# What you have to do:
The records appear below. Copy each one exactly.

Dataset entries:
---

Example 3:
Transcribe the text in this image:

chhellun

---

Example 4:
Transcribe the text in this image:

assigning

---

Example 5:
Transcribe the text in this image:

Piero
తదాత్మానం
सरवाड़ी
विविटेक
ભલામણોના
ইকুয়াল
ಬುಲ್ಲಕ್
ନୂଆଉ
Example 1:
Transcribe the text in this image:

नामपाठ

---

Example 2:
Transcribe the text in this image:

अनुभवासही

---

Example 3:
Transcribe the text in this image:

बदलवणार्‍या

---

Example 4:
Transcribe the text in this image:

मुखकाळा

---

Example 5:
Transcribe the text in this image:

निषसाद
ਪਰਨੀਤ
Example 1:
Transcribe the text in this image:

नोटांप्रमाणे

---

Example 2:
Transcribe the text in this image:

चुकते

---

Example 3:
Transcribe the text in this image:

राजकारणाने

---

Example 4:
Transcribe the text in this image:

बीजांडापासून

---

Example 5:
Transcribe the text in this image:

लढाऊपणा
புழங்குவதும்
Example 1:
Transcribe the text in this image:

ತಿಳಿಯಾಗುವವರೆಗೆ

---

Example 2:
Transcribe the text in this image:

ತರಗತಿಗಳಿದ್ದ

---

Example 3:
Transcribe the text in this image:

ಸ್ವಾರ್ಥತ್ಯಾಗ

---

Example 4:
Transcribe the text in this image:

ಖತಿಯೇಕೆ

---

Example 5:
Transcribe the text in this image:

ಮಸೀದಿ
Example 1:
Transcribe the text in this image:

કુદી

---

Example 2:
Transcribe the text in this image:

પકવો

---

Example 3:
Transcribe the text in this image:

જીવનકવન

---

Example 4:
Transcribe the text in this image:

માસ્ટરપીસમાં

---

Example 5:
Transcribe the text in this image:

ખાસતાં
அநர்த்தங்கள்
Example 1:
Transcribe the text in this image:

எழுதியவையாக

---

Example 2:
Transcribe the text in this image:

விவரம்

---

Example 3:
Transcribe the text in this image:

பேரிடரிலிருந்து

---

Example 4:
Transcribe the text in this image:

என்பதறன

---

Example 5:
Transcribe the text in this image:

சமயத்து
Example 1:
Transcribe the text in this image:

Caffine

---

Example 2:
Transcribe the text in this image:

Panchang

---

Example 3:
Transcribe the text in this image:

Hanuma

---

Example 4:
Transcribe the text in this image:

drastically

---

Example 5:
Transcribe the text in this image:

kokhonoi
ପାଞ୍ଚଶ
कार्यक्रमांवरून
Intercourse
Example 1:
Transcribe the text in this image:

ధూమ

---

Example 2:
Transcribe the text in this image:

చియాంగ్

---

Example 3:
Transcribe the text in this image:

# Response to this exercise:
---

Example 3:
Transcribe the text in this image:

chhellun

---

Example 4:
Transcribe the text in this image:

assigning

---

Example 5:
Transcribe the text in this image:

Piero
తదాత్మానం
सरवाड़ी
विविटेक
ભલામણોના
ইকুয়াল
ಬುಲ್ಲಕ್
ନୂଆଉ
Example 1:
Transcribe the text in this image:

नामपाठ

---

Example 2:
Transcribe the text in this image:

अनुभवासही

---

Example 3:
Transcribe the text in this image:

बदलवणार्‍या

---

Example 4:
Transcribe the text in this image:

मुखकाळा

---

Example 5:
Transcribe the text in this image:

निषसाद
ਪਰਨੀਤ
Example 1:
Transcribe the text in this image:

नोटांप्रमाणे

---

Example 2:
Transcribe the text in this image:

चुकते

---

Example 3:
Transcribe the text in this image:

राजकारणाने

---

Example 4:
Transcribe the text in this image:

बीजांडापासून

---

Example 5:
Transcribe the text in this image:

लढाऊपणा
புழங்குவதும்
Example 1:
Transcribe the text in this image:

ತಿಳಿಯಾಗುವವರೆಗೆ

---

Example 2:
Transcribe the text in this image:

ತರಗತಿಗಳಿದ್ದ

---

Example 3:
Transcribe the text in this image:

ಸ್ವಾರ್ಥತ್ಯಾಗ

---

Example 4:
Transcribe the text in this image:

ಖತಿಯೇಕೆ

---

Example 5:
Transcribe the text in this image:

ಮಸೀದಿ
Example 1:
Transcribe the text in this image:

કુદી

---

Example 2:
Transcribe the text in this image:

પકવો

---

Example 3:
Transcribe the text in this image:

જીવનકવન

---

Example 4:
Transcribe the text in this image:

માસ્ટરપીસમાં

---

Example 5:
Transcribe the text in this image:

ખાસતાં
அநர்த்தங்கள்
Example 1:
Transcribe the text in this image:

எழுதியவையாக

---

Example 2:
Transcribe the text in this image:

விவரம்

---

Example 3:
Transcribe the text in this image:

பேரிடரிலிருந்து

---

Example 4:
Transcribe the text in this image:

என்பதறன

---

Example 5:
Transcribe the text in this image:

சமயத்து
Example 1:
Transcribe the text in this image:

Caffine

---

Example 2:
Transcribe the text in this image:

Panchang

---

Example 3:
Transcribe the text in this image:

Hanuma

---

Example 4:
Transcribe the text in this image:

drastically

---

Example 5:
Transcribe the text in this image:

kokhonoi
ପାଞ୍ଚଶ
कार्यक्रमांवरून
Intercourse
Example 1:
Transcribe the text in this image:

ధూమ

---

Example 2:
Transcribe the text in this image:

చియాంగ్

---

Example 3:
Transcribe the text in this image:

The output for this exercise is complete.